After Mr Zhai's visit, the official newspaper of the Chinese Communist Party accused the West of provoking a civil war in Syria.

Russia and China have both refused to join the growing international condemnation of Mr Assad's regime. Both countries vetoed a resolution in the UN Security Council condemning the violence and voted against a similar General Assembly resolution, saying they amounted to forced regime change.

However, Arab League Secretary-General Nabil Elaraby said on Monday there were "indications coming from China and to some extent from Russia that there may be a change in position", without giving further details.

'Awaiting death'

The London-based Syrian Observatory for Human Rights said 16 people people were killed across the country on Monday. Nine of them - including three children in one family - died in renewed shelling of the city of Homs, they said.

Activists say government forces are being reinforced around Homs, and they fear that a ground assault on the city is planned.
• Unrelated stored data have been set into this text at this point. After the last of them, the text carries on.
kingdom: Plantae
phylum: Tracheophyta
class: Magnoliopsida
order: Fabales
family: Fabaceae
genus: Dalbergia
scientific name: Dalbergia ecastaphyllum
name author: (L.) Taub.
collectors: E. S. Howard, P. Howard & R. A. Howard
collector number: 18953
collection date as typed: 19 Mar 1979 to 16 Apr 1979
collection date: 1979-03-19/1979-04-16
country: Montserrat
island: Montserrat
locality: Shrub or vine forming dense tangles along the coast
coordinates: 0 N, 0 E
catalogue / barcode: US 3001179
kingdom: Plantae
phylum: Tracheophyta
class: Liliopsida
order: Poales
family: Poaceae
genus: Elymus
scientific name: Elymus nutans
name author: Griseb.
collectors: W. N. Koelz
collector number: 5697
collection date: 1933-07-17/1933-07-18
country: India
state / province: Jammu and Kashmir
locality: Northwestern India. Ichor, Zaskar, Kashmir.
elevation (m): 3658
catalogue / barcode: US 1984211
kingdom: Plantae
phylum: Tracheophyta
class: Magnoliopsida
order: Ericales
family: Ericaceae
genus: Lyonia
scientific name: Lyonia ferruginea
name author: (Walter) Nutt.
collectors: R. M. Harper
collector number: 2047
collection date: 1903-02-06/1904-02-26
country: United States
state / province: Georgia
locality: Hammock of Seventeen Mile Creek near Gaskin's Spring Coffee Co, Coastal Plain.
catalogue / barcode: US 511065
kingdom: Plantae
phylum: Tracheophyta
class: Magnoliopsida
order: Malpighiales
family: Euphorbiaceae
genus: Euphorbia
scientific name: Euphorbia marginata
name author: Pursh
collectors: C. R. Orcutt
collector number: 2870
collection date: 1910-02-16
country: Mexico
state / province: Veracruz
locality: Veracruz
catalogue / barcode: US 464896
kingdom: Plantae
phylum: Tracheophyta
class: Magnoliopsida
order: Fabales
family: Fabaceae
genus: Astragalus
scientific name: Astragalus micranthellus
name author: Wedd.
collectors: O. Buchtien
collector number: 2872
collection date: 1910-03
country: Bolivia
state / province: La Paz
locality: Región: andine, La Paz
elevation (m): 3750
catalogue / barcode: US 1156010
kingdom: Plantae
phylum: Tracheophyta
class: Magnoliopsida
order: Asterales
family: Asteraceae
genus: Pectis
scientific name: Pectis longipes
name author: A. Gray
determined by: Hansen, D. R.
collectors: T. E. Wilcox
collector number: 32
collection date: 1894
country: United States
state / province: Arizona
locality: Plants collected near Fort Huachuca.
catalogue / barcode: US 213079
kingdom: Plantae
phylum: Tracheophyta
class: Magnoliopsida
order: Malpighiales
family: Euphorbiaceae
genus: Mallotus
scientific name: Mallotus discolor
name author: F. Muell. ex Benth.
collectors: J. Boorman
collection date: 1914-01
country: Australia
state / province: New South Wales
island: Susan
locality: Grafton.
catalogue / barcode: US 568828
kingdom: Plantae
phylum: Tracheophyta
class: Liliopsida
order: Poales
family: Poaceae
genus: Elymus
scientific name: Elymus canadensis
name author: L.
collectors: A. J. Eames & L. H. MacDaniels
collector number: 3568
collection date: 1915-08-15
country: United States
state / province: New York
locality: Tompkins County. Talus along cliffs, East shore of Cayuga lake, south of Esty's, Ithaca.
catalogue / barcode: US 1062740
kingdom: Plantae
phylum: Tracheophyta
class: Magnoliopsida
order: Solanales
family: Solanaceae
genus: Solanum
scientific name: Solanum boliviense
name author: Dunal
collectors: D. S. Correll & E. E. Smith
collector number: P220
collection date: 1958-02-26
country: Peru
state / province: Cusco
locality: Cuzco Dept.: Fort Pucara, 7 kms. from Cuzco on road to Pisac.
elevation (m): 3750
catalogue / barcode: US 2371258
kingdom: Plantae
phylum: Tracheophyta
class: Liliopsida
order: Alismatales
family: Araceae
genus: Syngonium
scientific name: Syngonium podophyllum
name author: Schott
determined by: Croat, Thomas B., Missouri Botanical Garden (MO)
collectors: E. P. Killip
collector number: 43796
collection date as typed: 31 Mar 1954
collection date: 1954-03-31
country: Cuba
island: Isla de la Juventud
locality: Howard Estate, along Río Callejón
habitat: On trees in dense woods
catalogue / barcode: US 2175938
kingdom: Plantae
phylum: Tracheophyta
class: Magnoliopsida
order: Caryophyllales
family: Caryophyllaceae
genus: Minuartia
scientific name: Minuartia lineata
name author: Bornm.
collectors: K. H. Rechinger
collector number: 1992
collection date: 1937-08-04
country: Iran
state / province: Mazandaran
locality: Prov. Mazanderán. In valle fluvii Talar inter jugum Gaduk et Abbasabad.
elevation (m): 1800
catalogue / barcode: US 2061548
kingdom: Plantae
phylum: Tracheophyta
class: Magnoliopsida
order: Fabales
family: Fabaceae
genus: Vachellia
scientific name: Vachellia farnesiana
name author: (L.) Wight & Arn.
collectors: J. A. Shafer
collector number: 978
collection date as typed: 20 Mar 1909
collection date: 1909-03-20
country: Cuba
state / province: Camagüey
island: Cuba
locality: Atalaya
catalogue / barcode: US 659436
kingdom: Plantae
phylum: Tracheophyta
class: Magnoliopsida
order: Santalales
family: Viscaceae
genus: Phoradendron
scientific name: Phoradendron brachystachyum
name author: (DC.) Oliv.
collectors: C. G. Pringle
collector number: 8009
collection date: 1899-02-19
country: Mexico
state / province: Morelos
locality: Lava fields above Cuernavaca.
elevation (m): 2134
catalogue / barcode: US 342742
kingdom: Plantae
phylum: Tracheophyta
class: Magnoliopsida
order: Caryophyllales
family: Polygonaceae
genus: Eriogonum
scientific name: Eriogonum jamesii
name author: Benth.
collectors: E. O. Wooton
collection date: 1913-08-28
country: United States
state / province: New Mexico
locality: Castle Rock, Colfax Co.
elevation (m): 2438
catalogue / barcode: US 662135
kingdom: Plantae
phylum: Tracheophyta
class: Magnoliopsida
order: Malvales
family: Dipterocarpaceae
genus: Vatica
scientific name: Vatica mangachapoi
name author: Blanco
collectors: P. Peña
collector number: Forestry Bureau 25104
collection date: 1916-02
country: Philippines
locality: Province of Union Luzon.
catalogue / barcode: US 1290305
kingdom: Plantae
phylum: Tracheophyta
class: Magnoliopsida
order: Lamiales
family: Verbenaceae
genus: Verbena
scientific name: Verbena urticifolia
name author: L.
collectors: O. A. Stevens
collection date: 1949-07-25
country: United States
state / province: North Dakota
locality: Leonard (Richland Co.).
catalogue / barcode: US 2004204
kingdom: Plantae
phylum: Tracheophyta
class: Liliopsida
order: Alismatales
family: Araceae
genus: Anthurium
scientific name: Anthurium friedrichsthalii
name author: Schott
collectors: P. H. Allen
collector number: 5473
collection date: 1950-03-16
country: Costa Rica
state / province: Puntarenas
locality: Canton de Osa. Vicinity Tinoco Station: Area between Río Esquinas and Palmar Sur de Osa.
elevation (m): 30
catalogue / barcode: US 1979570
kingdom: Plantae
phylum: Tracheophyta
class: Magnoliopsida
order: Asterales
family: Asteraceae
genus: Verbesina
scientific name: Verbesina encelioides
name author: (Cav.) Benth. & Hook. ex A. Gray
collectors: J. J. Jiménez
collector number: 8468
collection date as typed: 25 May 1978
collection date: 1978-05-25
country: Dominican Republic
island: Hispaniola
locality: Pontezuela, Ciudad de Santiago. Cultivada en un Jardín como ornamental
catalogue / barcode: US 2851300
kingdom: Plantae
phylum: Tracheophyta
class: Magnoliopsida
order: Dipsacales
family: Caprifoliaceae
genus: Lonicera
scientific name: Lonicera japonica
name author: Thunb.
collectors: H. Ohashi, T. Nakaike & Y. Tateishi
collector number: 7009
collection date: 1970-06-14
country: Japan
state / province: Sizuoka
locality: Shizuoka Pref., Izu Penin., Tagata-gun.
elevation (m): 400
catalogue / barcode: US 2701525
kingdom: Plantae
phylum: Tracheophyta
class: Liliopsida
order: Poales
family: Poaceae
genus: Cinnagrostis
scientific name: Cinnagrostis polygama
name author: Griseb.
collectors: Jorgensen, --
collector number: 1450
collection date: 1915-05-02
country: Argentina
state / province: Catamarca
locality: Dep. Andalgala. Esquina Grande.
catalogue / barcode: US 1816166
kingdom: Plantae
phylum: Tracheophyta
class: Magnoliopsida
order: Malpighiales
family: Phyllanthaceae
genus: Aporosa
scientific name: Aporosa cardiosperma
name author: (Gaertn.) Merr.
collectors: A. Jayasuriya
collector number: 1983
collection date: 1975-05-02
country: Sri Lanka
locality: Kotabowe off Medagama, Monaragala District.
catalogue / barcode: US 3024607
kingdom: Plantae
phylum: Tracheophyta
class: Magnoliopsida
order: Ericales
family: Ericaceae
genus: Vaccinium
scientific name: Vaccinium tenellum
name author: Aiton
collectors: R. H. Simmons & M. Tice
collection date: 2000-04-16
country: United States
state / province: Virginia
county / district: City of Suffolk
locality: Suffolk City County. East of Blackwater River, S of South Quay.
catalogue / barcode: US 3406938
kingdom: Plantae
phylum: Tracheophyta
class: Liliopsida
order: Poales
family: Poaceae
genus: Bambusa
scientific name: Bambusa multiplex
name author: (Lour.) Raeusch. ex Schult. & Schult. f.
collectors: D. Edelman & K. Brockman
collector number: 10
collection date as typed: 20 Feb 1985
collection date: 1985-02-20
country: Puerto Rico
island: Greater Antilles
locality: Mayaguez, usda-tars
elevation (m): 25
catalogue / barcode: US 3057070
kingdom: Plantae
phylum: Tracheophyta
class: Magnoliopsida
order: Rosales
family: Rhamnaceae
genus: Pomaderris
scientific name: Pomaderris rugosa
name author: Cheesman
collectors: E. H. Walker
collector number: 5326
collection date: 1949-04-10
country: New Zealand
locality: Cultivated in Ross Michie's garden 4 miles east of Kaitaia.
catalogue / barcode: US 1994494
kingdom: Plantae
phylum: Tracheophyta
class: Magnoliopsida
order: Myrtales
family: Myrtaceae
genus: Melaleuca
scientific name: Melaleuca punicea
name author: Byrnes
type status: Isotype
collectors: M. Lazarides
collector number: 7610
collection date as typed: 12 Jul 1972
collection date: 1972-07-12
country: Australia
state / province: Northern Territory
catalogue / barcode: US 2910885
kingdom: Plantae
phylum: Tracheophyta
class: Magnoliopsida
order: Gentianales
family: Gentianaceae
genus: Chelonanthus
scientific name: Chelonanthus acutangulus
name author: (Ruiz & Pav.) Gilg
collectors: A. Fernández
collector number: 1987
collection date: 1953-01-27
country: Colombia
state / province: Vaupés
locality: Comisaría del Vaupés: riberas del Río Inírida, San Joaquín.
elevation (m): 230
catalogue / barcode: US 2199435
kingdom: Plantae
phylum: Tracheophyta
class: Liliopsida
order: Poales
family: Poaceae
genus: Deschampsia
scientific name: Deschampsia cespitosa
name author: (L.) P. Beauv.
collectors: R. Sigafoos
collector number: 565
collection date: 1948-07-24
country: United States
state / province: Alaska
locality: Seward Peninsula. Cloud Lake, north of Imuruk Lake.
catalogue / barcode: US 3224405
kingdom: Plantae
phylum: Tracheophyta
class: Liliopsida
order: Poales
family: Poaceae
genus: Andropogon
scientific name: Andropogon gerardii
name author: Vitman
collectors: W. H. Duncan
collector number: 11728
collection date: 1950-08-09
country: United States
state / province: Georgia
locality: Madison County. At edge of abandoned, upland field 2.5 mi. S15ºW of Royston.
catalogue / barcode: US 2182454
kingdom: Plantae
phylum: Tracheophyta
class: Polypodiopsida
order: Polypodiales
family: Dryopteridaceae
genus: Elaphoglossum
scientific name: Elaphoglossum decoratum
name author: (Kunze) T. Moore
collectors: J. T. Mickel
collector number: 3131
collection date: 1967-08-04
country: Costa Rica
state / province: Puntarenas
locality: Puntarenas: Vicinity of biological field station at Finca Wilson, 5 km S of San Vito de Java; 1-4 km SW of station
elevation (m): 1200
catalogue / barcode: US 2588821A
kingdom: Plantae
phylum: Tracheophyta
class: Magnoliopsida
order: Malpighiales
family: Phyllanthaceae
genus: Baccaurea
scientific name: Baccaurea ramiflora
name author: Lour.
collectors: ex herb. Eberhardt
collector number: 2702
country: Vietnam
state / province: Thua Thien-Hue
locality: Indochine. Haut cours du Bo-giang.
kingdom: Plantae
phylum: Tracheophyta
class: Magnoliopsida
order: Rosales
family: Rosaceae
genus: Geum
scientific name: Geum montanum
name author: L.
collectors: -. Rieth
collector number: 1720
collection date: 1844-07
Hadi Abdallah, an activist in Homs, has called for women and children to flee from the heavily bombarded area of Baba Amr.

He told the AFP news agency that residents of the suburb were living in cold and "unsustainable" conditions, and that they were "awaiting death".

Another activist told the Associated Press that government forces would face stiff opposition in Homs and the residents would fight until "the last person".

Mr Assad is pressing ahead with his plan to hold a referendum on Sunday on a new constitution for Syria. The vote has been dismissed as "farcical" by the US and others.

Opposition groups have called on Syrians to boycott the referendum. Omar Idilbi, a Beirut-based member of the main opposition movement the Syrian National Council (SNC), said it "cannot be held while parts of Syria are a war zone".

Human rights groups believe more than 7,000 people have been killed since the uprising began.

The Syrian government says at least 2,000 members of the security forces have died fighting militants.

Syria restricts access to foreign media and it is not possible to verify casualty figures.